Va detto che a quanto risulta dalla dichiarazione ufficiale del portavoce del Parlamento cairota, il documento approvato non cita mai direttamente la ”Libia”, infatti i dibattiti si sono incentrati sui pericoli che corrono i desertici e permeabili confini ovest del paese, “…minacce per lo stato…”, con la Libia in guerra.

La riunione dei parlamentari si è svolta senza la presenza degli organi di stampa, a porte chiuse; il giorno prima, il 19 luglio, si era tenuto un vertice tra il presidente egiziano Abdel Fattah al-Sissi con il Consiglio di Difesa Nazionale, i cui membri sono: il presidente del Parlamento, il ministro degli Affari Esteri, il ministro della Difesa e i vertici delle Forze Armate. Durante l’incontro è stato deciso che “L’Egitto non risparmierà alcuno sforzo per sostenere la Libia”, ma lasciando un pertugio di pace affermando un “impegno per una soluzione politica”.

La Libia si sta macerando dal 2011 data della fine dell’epoca gheddafiana, in una guerra civile che vede il Governo di Unità Nazionale (GNA), inventato dalle Nazioni Unite e con sede a Tripoli, supportato dalla Turchia, scontrarsi con l’Anl (Esercito Nazionale libico) del maresciallo Khalifa Haftar, che governa nella parte est e sud del paese sostenuto dal vicino Egitto, Emirati Arabi Uniti, Russia, Francia ed altri più o meno operanti occultamente.

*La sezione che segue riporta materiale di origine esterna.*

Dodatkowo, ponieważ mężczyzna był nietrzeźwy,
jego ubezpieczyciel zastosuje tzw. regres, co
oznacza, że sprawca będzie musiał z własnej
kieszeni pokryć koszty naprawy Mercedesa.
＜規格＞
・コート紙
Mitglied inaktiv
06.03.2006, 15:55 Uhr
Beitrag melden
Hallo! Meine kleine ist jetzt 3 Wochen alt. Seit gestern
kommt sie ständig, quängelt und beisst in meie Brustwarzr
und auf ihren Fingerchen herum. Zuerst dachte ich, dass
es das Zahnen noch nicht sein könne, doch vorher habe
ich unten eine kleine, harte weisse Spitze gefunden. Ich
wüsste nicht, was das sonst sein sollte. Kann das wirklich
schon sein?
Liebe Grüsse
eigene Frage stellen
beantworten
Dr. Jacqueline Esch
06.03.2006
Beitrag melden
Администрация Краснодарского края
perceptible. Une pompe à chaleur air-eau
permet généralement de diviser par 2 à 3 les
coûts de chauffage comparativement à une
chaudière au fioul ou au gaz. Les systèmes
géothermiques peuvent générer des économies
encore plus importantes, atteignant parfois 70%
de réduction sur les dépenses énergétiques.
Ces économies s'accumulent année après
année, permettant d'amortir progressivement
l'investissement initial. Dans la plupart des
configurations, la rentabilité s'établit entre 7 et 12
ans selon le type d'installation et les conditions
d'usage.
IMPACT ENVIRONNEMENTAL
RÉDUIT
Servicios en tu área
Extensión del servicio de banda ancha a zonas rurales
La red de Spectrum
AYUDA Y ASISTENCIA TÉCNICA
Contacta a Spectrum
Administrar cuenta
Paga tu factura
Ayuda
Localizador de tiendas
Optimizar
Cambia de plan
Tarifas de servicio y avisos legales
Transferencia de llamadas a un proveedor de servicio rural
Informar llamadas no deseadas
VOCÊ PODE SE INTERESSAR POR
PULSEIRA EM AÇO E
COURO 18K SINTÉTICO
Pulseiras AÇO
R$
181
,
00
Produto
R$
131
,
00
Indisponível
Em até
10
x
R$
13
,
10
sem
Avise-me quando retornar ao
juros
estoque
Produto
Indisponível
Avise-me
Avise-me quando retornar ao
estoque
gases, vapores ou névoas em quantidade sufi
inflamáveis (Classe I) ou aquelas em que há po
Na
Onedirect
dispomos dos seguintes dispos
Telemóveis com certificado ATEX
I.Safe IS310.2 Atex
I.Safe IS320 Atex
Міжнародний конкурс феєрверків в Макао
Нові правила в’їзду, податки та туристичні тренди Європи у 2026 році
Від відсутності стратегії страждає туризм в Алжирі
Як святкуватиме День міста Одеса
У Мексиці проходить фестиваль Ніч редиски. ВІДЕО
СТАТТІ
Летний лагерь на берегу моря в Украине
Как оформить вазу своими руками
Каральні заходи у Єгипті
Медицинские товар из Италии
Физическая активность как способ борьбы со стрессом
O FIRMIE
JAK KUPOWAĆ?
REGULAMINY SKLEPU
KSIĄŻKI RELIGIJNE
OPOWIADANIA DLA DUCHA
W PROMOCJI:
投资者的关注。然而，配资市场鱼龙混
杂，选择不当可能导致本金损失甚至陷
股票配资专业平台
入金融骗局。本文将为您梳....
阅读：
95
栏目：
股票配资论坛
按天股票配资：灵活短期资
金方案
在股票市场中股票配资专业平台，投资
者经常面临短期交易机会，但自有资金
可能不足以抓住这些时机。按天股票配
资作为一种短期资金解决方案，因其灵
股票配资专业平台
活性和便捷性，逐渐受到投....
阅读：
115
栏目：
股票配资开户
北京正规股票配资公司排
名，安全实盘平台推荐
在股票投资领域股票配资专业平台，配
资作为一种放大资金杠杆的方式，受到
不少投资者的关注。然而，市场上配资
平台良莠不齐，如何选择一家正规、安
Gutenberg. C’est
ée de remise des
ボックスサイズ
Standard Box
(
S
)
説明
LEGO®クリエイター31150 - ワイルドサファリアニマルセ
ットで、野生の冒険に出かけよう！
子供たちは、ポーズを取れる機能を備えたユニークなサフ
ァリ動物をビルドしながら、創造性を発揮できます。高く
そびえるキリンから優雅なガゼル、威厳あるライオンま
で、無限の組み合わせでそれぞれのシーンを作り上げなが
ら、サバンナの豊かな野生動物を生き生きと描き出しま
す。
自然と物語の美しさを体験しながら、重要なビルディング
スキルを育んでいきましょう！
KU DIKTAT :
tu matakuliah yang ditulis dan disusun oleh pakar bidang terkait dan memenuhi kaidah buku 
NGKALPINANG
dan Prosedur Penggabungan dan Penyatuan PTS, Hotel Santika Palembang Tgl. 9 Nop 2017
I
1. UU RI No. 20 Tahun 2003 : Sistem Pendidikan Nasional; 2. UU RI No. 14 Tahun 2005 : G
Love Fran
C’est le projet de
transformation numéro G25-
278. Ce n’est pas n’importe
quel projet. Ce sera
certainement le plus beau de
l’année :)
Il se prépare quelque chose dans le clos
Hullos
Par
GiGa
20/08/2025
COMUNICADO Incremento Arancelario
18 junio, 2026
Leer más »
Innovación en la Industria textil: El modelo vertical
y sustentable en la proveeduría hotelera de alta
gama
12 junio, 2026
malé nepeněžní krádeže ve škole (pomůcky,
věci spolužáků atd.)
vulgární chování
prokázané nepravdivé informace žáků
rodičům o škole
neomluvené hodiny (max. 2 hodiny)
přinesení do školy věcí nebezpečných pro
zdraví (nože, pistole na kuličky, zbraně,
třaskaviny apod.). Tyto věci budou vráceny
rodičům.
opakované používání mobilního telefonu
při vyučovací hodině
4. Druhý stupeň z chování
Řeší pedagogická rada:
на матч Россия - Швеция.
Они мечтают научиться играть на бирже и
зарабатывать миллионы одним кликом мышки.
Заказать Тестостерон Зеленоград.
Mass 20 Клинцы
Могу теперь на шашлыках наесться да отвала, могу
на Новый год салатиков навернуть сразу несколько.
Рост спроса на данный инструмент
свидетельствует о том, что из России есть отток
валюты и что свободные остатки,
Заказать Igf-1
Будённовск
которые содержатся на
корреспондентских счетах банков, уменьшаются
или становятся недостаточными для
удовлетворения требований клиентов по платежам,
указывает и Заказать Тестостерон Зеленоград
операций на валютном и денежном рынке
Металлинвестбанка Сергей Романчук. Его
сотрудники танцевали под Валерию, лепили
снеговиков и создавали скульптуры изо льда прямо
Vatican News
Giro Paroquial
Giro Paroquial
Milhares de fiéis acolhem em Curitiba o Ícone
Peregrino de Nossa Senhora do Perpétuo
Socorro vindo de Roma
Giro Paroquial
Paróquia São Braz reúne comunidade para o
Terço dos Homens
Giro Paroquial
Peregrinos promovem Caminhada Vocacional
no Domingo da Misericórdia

L’intervento egiziano ha assunto un valore ancora più capillare giovedì scorso quando il presidente al-Sissi ha dichiarato di avere incontrato i rappresentanti delle tribù della Libia orientale, anche della regione del Fezzan, a conferma che il blocco anti Tripolitania (Sarraj) è composto dalla Cirenaica e Fezzan, affermando che l’Egitto non rimarrebbe ”inerte” di fronte ad una ”minaccia diretta” per la sua sicurezza nazionale e quella della Libia. Tale presa di posizione va a complementare quanto deliberato la scorsa settimana dal parlamento cirenaico retto da Khalifa Haftar che aveva comunicato di aver accettato l’intervento militare egiziano in caso di minaccia alla sicurezza dei due paesi.

Circoscrivere alla “questione Libia” le tensioni turco-egiziane è limitativo se si considera che le relazioni tra il Cairo ed Ankara hanno presentato gravi crepe già dal 2013, quando in Egitto il generale Abdel Fattah al–Sissi, allora capo di stato maggiore dell’esercito egiziano, licenziò il governo islamista di Mohamed Morsi, legato ai Fratelli musulmani e sostenuto dalla Turchia. Quindi le divergenze turco-egiziane vanno lette soprattutto dal punto di vista politico nella opposta e categorica diversità nei “rapporti” con i Fratelli musulmani.  

Da giugno, dopo l’avanzata delle forze del Gna contro quelle del maresciallo Haftar, verso Sirte, l’Egitto ha proposto diplomaticamente il cessate il fuoco, il ritiro dei mercenari siriani filo-turchi oltre lo smantellamento delle milizie in Libia, ma Erdogan e Sarraj hanno respinto ogni accordo.

Il Gna di Tripoli ha definito la posizione egiziana una ”dichiarazione di guerra” . Tuttavia il Cairo considera la linea Sirte al-Joufra invalicabile dalla coalizione turco-tripolina, in quanto considerata la porta di accesso ai giacimenti petroliferi libici.

Fonte egiziana riferisce che lunedì scorso c’è stato un contatto telefonico tra il Presidente al-Sissi ed il presidente degli Stati Uniti Donald Trump; secondo il portavoce della presidenza egiziana i due leader hanno concordato di ”mantenere il cessate il fuoco in Libia ed evitare un’escalation, al fine di poter avviare negoziati per una soluzione politica” .

La complessità della “questione libica” dopo la deposizione di Gheddafi nel 2011, ha condotto la Libia in un baratro nel quale si sono mescolati vari interessi e conflitti, e dove la crescente presenza di attori internazionali ha acceso insaziabili appetiti e contaminato, con il virus dell’instabilità, un area geografica troppo vicina ai confini europei.